Apart from personally taking his boss’s response to the generals, Gambari also now has the monumental task of preparing what he often in the past has called the “modalities of the visit.” Ban Ki-moon of course has already made the key issues clear: "Promoting democratization, including the release of Daw Aung San Suu Kyi and other political prisoners, has been one of my top priorities and it will continue to be my top priority," Ban recently told journalists.

Of course both Gambari and Ban are likely to be visiting Burma during the ongoing trial of detained opposition leader Aung San Suu Kyi, also scheduled to resume on Friday. She has been charged with breaking the terms of her house arrest last month by allowing an American to swim across the lake behind her house and permitting him to come inside and providing him with food and drink. If convicted she faces five years in jail.
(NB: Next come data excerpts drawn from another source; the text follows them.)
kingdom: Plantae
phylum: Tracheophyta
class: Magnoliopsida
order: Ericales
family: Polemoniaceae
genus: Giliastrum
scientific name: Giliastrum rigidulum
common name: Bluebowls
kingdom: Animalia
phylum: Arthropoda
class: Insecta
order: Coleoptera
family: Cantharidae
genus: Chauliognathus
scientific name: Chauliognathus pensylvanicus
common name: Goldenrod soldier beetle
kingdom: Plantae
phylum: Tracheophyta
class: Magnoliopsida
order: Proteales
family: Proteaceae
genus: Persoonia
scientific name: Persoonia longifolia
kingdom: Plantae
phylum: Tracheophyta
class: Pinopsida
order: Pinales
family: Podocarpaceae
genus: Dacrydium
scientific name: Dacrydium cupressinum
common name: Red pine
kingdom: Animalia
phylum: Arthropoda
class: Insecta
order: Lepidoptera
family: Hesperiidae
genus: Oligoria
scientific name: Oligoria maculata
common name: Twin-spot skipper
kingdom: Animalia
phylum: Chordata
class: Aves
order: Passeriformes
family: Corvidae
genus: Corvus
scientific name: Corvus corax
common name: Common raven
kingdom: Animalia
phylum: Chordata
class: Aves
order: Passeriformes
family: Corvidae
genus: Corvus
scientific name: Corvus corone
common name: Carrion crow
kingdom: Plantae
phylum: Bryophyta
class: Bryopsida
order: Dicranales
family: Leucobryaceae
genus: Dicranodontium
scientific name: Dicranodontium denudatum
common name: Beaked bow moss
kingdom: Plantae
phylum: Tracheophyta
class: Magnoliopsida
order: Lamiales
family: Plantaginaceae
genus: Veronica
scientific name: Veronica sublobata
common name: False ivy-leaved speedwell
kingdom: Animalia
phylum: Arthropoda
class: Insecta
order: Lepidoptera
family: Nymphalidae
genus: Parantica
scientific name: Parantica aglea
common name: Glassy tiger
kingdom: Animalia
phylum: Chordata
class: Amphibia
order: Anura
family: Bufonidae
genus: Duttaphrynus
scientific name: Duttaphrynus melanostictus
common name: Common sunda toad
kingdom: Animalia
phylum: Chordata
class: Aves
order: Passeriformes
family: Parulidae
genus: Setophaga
Her fate may decide whether Ban does continue on to Burma after Japan. Gambari is expected to discuss this with the junta’s leaders on this visit. He is also likely to be looking at the upcoming general election, the first since 1990, scheduled for next year. Another regime concession may be publication of the crucial electoral law. “We expect Gambari to be the first to be shown the document that has been drawn up months, if not a year, ago,” said a Western diplomat based in Rangoon.

Gambari will fly on to Tokyo early next week after his short visit to Burma to convey the junta’s response to the U.N. chief, according to U.N. insiders. While this may be Gambari’s eighth and final visit to Burma as the U.N. Special Envoy to the troubled Southeast Asian country, it may yet prove to be his most crucial.